In any case, the purpose of the new EPA regulations is to replace the existing coal ash ponds with a safer system. The system proposed by Dominion in accord with the EPA regulations would do several things. First, it would de-water the coal ash. With the coal ash no longer be soaked in water, no more leaching of heavy metals would occur. Second, the EPA-approved approach would consolidate multiple coal ponds into a single pond at each site. And third, it would cap that single pond with a synthetic liner (topped with dirt and vegetation) to prevent rain water from seeping through and adding hydraulic pressure. Unlike the legacy regulations, the new regulations are designed to prevent leakage.
The EPA-approved coal ash storage system bears no comparison to the existing system. Declaring that the EPA-approved system constitutes a threat to human health by citing flaws of the old system can most charitably be described as misinformation. The only argument I have seen that suggests “leakage” might conceivably occur is that groundwater might migrate through a small portion of the proposed Chesterfield storage pit, which intersects with the water table, allowing a small amount of heavy-metals leaching might occur. But no evidence has been presented to indicate that such “leakage” would have a measurable impact on nearby surface waters.

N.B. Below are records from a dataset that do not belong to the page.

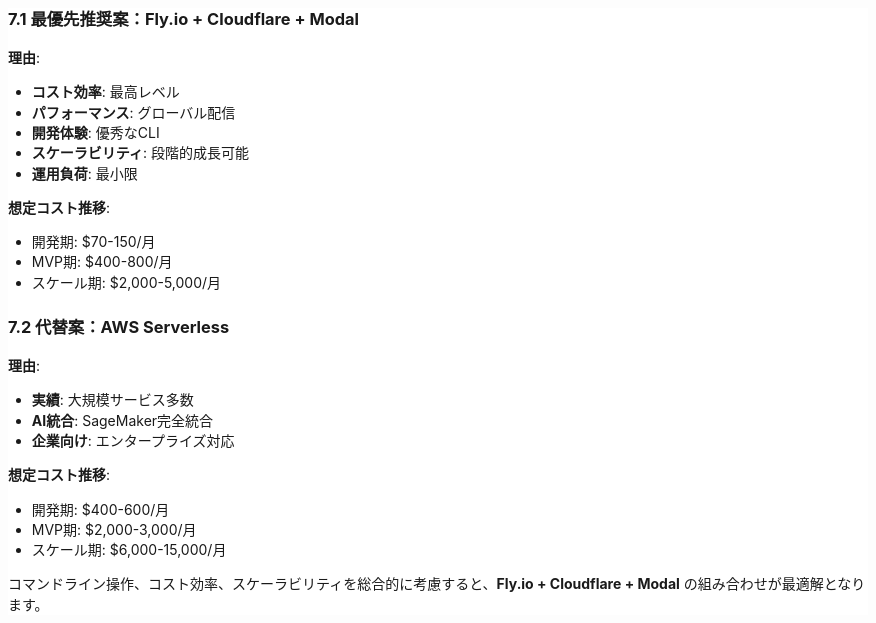 ### 7.1 最優先推奨案：Fly.io + Cloudflare + Modal

**理由**:
- **コスト効率**: 最高レベル
- **パフォーマンス**: グローバル配信
- **開発体験**: 優秀なCLI
- **スケーラビリティ**: 段階的成長可能
- **運用負荷**: 最小限

**想定コスト推移**:
- 開発期: $70-150/月
- MVP期: $400-800/月  
- スケール期: $2,000-5,000/月

### 7.2 代替案：AWS Serverless

**理由**:
- **実績**: 大規模サービス多数
- **AI統合**: SageMaker完全統合
- **企業向け**: エンタープライズ対応

**想定コスト推移**:
- 開発期: $400-600/月
- MVP期: $2,000-3,000/月
- スケール期: $6,000-15,000/月

コマンドライン操作、コスト効率、スケーラビリティを総合的に考慮すると、**Fly.io + Cloudflare + Modal** の組み合わせが最適解となります。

In other words, the deal struck by Richmond lawmakers has no rational basis. The politicians have been swayed by totally irrelevant information. I’m surprised that Dominion went along. But with all the other battles it’s fighting — most prominently, the Atlantic Coast Pipeline — I can conclude only that the utility decided to cut its losses and negotiate a deal that held it relatively harmless. Dominion has already written off several hundred millions in coal ash-related costs, and the deal fobs off another $1 billion to rate payers. While the utility undoubtedly will have to eat several hundred million dollars more, it likely can console itself that the losses will be more than offset by the 2018 rate freeze that gives its earnings an ample cushion to absorb setbacks like this.
As usual, rate payers will get the shaft. They’ll pay $1 billion for the dubious benefit of having coal ash placed in pits with synthetic liners on the top and underneath instead of pits with synthetic liners on top. I feel so much better now knowing that I can visit Dutch Gap every day of the year and rinse my dishes with river water without fear of toxic contamination.